Horse Racing and me …

“To spend our days betting on three-legged horses with beautiful names” — Bohumil Hrabal

I was born within a stones throw of the Knavesmire*, home of York racecourse – one of the country’s finest flat courses. As a nipper, my dad, and sometimes my grandad would often take me for walks around the vast expanse of green grass and along the miles of seemingly never ending straight white rails.

Once or twice, our walks would coincide with a race day and we would stand near to the old Tyburn – the site of the gallows where Dick Turpin and hundreds of others met their demise at the end of the hangman’s rope – and watch the exhilarating scene of horses and their jockey’s breaking from the stalls, at what I now know to be the 1m6f start.
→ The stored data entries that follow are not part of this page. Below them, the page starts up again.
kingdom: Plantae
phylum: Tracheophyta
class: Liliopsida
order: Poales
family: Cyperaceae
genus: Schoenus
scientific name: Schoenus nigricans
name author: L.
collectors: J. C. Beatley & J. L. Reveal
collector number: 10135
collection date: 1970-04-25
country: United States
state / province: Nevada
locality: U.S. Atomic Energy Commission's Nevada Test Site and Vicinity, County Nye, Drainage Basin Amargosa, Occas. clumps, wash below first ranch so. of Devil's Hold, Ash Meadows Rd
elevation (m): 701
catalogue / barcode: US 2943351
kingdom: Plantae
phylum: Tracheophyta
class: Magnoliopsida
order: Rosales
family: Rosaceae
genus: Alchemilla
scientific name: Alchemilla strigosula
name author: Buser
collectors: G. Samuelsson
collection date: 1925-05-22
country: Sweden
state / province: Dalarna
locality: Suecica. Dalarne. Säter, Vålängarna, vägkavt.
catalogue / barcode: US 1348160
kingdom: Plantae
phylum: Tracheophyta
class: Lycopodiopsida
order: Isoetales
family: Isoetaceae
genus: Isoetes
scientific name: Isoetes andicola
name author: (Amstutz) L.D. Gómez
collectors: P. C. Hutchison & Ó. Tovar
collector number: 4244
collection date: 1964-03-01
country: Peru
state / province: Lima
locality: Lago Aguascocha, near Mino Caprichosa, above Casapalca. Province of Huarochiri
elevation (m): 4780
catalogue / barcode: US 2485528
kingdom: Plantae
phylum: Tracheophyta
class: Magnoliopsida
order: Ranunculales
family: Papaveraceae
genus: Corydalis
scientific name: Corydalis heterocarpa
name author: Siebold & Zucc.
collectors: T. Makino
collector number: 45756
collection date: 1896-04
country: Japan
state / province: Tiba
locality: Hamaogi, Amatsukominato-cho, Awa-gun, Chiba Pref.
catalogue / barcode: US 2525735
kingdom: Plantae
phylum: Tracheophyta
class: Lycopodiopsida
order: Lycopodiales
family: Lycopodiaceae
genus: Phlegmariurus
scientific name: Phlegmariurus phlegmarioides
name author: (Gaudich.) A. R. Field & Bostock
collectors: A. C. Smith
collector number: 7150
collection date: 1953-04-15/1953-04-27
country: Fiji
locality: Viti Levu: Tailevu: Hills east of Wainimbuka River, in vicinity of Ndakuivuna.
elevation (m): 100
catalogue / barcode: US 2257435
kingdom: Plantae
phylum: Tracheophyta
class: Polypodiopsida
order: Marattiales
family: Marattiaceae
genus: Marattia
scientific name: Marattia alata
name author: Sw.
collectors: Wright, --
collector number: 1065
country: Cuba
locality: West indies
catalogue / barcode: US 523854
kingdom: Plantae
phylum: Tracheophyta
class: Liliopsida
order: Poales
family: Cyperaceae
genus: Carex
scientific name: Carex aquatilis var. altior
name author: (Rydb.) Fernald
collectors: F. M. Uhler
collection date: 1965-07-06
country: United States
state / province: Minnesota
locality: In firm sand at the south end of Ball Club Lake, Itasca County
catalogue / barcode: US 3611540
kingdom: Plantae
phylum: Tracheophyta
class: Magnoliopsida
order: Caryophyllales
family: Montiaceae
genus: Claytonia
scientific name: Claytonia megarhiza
Despite this early introduction to the world of horse racing, all though my school and college life I never really had more than a passing interest in the sport, and would generally only really pay anything resembling attention on Grand National day, and perhaps when the Epsom Derby got a few column inches or a segment on the news.

In fact, I left it until the last year of my teens until I struck my very first bet on the horses. I can remember it vividly. It was in a Ladbrokes shop on Percy Street in Newcastle-upon-Tyne where I was at University. One October afternoon, a friend and I had a bit of time to kill before meeting some friends for some beers to celebrate my 19th birthday, so on our way to the pub, we went into the bookies.

I can’t remember the actual reasons why we went into the shop that day, it wasn’t raining, and my friend wasn’t really a gambler. I also can’t remember why we decided to both have £5 on Red Guard in the 3.50 at Fontwell, but we did, and Red Guard, trained by Josh Gifford and ridden by Philip Hide …. won by a length at 7/2.

The die was cast.

Red Guard had piqued my interest and as the months and years passed, I started to, slowly but surely, get more and more interested in horse racing, finding myself buying the Racing Post, attending race meetings, reading around the subject and trying to select horses based on more than just nice silks and good names (a tactic though, which nevertheless, seems to work exceptionally well for my wife whenever she comes racing with me).

Which sort of leads me, in a roundabout way, to the here and now, an avid horse racing fan, writing this nonsense on the internet. It’s now over two decades ago since Red Guard did the business at Fontwell and I’m still trying to select horses based on more than just nice silks and good names, but as the saying goes;

“Focus on the journey, not the destination. Joy is found not in finishing an activity but in doing it.”

*This almost sounds like the opening of Disco 2000 by Pulp. Unintentionally, I should add.